Following error messages are observed in their statuses:
Oct 19 16:40:20 gpu01.vstoragedomain nvidia-vgpud[1615]: error: failed to allocate client: 59 Oct 19 16:40:20 gpu01.vstoragedomain nvidia-vgpud[1615]: error: failed to read pGPU information: 9 Oct 19 16:40:20 gpu01.vstoragedomain nvidia-vgpud[1615]: error: failed to send vGPU configuration info to RM: 9 Oct 19 16:40:20 gpu01.vstoragedomain nvidia-vgpud[1615]: PID file unlocked. Oct 19 16:40:20 gpu01.vstoragedomain nvidia-vgpud[1615]: PID file closed. Oct 19 16:40:20 gpu01.vstoragedomain nvidia-vgpud[1615]: Shutdown (1615) Oct 19 16:40:20 gpu01.vstoragedomain systemd[1]: nvidia-vgpud.service: Main process exited, code=exited, status=9/n/a Oct 19 16:40:20 gpu01.vstoragedomain systemd[1]: nvidia-vgpud.service: Failed with result 'exit-code'.
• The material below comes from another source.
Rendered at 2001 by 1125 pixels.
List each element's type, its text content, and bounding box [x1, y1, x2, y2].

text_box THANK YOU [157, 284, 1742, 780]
Oct 19 16:40:19 gpu01.vstoragedomain nvidia-vgpu-mgr[1612]: error: vmiop_env_log: Failed to initialize RM client: 0x59 Oct 19 16:40:20 gpu01.vstoragedomain systemd[1]: nvidia-vgpu-mgr.service: Deactivated successfully.
Cause:
In general these services do not work if they are started without Nvidia modules.
After the upgrade to the VHI 6.0 version and node reboot, dkms service rebuilds Nvidia modules on boot.
As Nvidia services have no dependency on dkms - they fail because the corresponding module is not loaded.
Resolution:
Please create the following files on all nodes where Nvidia Virtual GPU drivers are installed:
[root@gpu02 ~]# cat /etc/systemd/system/nvidia-vgpu-mgr.service.d/dkms.conf [Unit] After=dkms.service Wants=dkms.service [root@gpu02 ~]# cat /etc/systemd/system/nvidia-vgpud.service.d/dkms.conf [Unit] After=dkms.service Wants=dkms.service
And restart nvidia-vgpud and nvidia-vgpu-mgr systemd services after.
Resolution can be applied on the cluster both proactively before upgrading it or reactively after the upgrade is already performed.